WHAT IS NEEDED:
Quote every line of the material beneath this one.
────────────────────────────────────────
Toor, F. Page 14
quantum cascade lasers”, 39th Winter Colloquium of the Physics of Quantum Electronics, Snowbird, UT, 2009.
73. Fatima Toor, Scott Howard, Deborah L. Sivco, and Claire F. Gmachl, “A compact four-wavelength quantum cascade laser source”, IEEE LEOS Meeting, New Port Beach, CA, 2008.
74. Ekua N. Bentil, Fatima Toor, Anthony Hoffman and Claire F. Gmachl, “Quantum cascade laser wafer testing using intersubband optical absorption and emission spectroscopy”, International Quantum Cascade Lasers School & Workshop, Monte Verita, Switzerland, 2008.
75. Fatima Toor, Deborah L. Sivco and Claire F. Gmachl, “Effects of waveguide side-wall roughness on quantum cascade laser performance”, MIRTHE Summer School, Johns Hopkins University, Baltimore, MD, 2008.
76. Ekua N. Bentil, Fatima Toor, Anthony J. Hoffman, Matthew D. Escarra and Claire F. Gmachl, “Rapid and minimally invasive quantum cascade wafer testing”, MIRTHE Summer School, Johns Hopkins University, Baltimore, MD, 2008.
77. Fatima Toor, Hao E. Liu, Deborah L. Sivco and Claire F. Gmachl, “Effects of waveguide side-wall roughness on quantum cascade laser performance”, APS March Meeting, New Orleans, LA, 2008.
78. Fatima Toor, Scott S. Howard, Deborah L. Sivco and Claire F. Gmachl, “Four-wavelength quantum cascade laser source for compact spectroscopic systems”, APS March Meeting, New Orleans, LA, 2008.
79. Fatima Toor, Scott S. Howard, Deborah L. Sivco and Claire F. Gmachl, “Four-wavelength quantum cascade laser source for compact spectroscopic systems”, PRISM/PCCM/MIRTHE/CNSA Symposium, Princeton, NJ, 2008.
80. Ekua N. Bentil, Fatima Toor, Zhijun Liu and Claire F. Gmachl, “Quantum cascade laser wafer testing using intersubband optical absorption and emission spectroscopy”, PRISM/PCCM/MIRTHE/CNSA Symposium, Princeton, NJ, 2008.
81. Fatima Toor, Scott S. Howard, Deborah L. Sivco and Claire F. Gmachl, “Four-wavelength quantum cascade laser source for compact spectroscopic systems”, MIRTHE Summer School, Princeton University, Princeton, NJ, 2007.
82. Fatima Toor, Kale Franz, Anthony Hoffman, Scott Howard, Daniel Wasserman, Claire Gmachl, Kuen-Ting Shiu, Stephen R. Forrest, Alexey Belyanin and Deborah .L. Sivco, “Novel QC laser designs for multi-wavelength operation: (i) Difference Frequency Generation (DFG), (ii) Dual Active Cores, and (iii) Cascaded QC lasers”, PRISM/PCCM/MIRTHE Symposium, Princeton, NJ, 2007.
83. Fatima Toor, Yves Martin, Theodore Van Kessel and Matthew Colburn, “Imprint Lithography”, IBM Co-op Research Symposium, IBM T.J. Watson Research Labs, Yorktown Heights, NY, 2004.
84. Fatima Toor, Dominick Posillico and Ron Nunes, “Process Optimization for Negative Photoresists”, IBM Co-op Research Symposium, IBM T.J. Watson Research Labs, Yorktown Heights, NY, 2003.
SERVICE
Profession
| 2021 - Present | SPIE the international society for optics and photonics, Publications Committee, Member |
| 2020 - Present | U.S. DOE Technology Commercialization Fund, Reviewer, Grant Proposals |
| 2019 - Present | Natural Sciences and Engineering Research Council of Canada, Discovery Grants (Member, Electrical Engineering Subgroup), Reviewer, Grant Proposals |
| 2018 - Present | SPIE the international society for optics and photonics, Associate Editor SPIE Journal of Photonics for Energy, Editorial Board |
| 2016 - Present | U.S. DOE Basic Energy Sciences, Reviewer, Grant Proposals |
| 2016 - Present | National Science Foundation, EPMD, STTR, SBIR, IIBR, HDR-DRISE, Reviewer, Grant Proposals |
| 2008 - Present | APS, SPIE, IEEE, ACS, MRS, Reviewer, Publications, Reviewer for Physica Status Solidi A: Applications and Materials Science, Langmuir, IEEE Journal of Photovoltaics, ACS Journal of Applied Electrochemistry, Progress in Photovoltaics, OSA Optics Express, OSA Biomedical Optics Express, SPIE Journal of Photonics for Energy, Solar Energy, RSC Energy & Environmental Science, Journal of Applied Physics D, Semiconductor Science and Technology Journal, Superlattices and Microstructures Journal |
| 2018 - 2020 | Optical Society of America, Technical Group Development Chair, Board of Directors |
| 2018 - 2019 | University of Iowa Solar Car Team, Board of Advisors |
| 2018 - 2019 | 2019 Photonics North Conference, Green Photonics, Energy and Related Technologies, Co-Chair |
────────────────────────────────────────
RESULT FOR THIS TASK:
Toor, F. Page 14
quantum cascade lasers”, 39th Winter Colloquium of the Physics of Quantum Electronics, Snowbird, UT, 2009.
73. Fatima Toor, Scott Howard, Deborah L. Sivco, and Claire F. Gmachl, “A compact four-wavelength quantum cascade laser source”, IEEE LEOS Meeting, New Port Beach, CA, 2008.
74. Ekua N. Bentil, Fatima Toor, Anthony Hoffman and Claire F. Gmachl, “Quantum cascade laser wafer testing using intersubband optical absorption and emission spectroscopy”, International Quantum Cascade Lasers School & Workshop, Monte Verita, Switzerland, 2008.
75. Fatima Toor, Deborah L. Sivco and Claire F. Gmachl, “Effects of waveguide side-wall roughness on quantum cascade laser performance”, MIRTHE Summer School, Johns Hopkins University, Baltimore, MD, 2008.
76. Ekua N. Bentil, Fatima Toor, Anthony J. Hoffman, Matthew D. Escarra and Claire F. Gmachl, “Rapid and minimally invasive quantum cascade wafer testing”, MIRTHE Summer School, Johns Hopkins University, Baltimore, MD, 2008.
77. Fatima Toor, Hao E. Liu, Deborah L. Sivco and Claire F. Gmachl, “Effects of waveguide side-wall roughness on quantum cascade laser performance”, APS March Meeting, New Orleans, LA, 2008.
78. Fatima Toor, Scott S. Howard, Deborah L. Sivco and Claire F. Gmachl, “Four-wavelength quantum cascade laser source for compact spectroscopic systems”, APS March Meeting, New Orleans, LA, 2008.
79. Fatima Toor, Scott S. Howard, Deborah L. Sivco and Claire F. Gmachl, “Four-wavelength quantum cascade laser source for compact spectroscopic systems”, PRISM/PCCM/MIRTHE/CNSA Symposium, Princeton, NJ, 2008.
80. Ekua N. Bentil, Fatima Toor, Zhijun Liu and Claire F. Gmachl, “Quantum cascade laser wafer testing using intersubband optical absorption and emission spectroscopy”, PRISM/PCCM/MIRTHE/CNSA Symposium, Princeton, NJ, 2008.
81. Fatima Toor, Scott S. Howard, Deborah L. Sivco and Claire F. Gmachl, “Four-wavelength quantum cascade laser source for compact spectroscopic systems”, MIRTHE Summer School, Princeton University, Princeton, NJ, 2007.
82. Fatima Toor, Kale Franz, Anthony Hoffman, Scott Howard, Daniel Wasserman, Claire Gmachl, Kuen-Ting Shiu, Stephen R. Forrest, Alexey Belyanin and Deborah .L. Sivco, “Novel QC laser designs for multi-wavelength operation: (i) Difference Frequency Generation (DFG), (ii) Dual Active Cores, and (iii) Cascaded QC lasers”, PRISM/PCCM/MIRTHE Symposium, Princeton, NJ, 2007.
83. Fatima Toor, Yves Martin, Theodore Van Kessel and Matthew Colburn, “Imprint Lithography”, IBM Co-op Research Symposium, IBM T.J. Watson Research Labs, Yorktown Heights, NY, 2004.
84. Fatima Toor, Dominick Posillico and Ron Nunes, “Process Optimization for Negative Photoresists”, IBM Co-op Research Symposium, IBM T.J. Watson Research Labs, Yorktown Heights, NY, 2003.
SERVICE
Profession
| 2021 - Present | SPIE the international society for optics and photonics, Publications Committee, Member |
| 2020 - Present | U.S. DOE Technology Commercialization Fund, Reviewer, Grant Proposals |
| 2019 - Present | Natural Sciences and Engineering Research Council of Canada, Discovery Grants (Member, Electrical Engineering Subgroup), Reviewer, Grant Proposals |
| 2018 - Present | SPIE the international society for optics and photonics, Associate Editor SPIE Journal of Photonics for Energy, Editorial Board |
| 2016 - Present | U.S. DOE Basic Energy Sciences, Reviewer, Grant Proposals |
| 2016 - Present | National Science Foundation, EPMD, STTR, SBIR, IIBR, HDR-DRISE, Reviewer, Grant Proposals |
| 2008 - Present | APS, SPIE, IEEE, ACS, MRS, Reviewer, Publications, Reviewer for Physica Status Solidi A: Applications and Materials Science, Langmuir, IEEE Journal of Photovoltaics, ACS Journal of Applied Electrochemistry, Progress in Photovoltaics, OSA Optics Express, OSA Biomedical Optics Express, SPIE Journal of Photonics for Energy, Solar Energy, RSC Energy & Environmental Science, Journal of Applied Physics D, Semiconductor Science and Technology Journal, Superlattices and Microstructures Journal |
| 2018 - 2020 | Optical Society of America, Technical Group Development Chair, Board of Directors |
| 2018 - 2019 | University of Iowa Solar Car Team, Board of Advisors |
| 2018 - 2019 | 2019 Photonics North Conference, Green Photonics, Energy and Related Technologies, Co-Chair |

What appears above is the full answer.